Supplied data Block Start

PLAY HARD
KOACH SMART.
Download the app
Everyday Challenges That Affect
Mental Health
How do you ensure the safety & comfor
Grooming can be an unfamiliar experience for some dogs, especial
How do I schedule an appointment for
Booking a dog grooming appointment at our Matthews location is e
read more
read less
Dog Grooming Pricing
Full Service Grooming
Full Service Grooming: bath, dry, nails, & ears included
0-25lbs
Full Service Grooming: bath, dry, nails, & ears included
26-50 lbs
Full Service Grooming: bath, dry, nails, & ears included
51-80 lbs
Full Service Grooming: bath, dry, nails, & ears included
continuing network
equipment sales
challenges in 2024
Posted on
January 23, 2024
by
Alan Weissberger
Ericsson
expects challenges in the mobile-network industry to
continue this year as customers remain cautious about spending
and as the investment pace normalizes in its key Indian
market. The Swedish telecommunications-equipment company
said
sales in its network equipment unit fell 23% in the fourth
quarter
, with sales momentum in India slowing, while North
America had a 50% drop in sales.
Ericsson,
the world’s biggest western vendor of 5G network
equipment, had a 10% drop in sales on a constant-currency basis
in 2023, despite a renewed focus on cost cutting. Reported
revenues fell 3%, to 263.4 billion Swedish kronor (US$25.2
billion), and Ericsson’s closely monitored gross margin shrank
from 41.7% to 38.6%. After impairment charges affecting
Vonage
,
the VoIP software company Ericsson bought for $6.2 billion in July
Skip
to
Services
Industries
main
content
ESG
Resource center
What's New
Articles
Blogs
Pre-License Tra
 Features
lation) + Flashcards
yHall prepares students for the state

Supplied data Block End
Supplied data Block Start

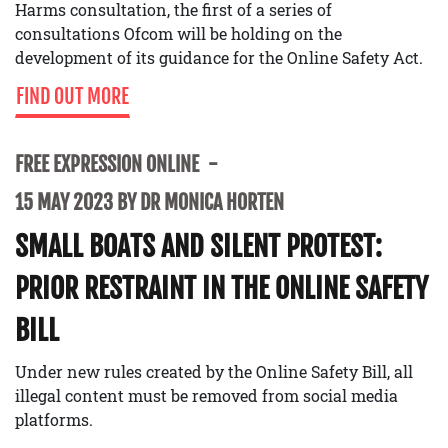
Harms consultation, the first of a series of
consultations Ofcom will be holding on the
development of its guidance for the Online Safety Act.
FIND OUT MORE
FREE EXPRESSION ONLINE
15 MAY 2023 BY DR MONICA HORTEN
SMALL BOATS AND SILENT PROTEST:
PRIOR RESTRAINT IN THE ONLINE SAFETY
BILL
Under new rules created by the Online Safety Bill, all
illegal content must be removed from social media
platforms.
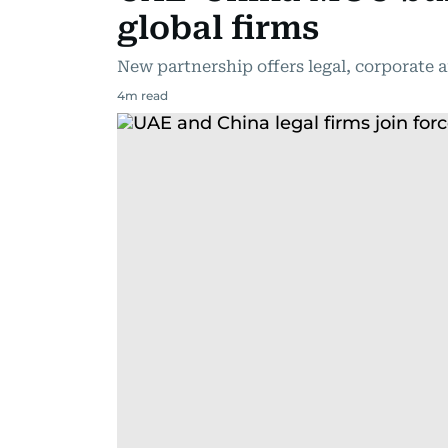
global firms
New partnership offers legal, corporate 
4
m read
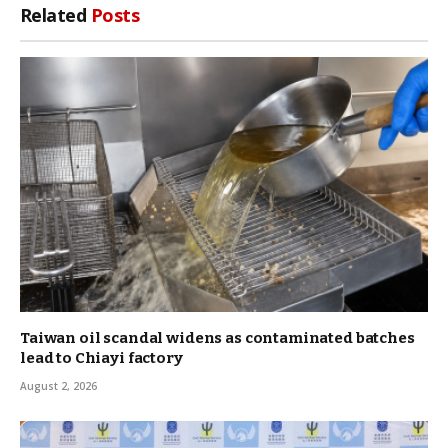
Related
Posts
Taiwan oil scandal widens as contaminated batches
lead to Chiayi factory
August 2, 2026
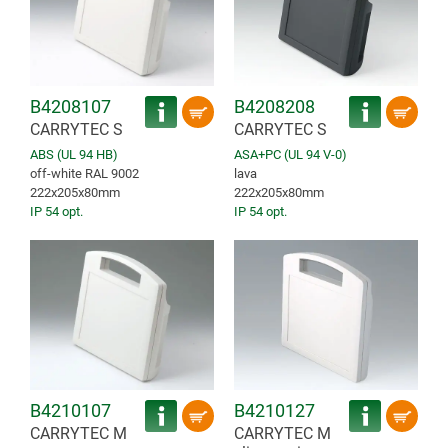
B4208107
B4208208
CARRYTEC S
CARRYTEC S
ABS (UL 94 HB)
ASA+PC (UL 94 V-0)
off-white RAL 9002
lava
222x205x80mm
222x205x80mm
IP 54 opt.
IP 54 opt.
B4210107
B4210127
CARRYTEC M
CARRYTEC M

Supplied data Block End

> Directions for this task:
Please return every line in the data that includes the string "from".

> Task answer:
from 41.7% to 38.6%. After impairment charges affecting
illegal content must be removed from social media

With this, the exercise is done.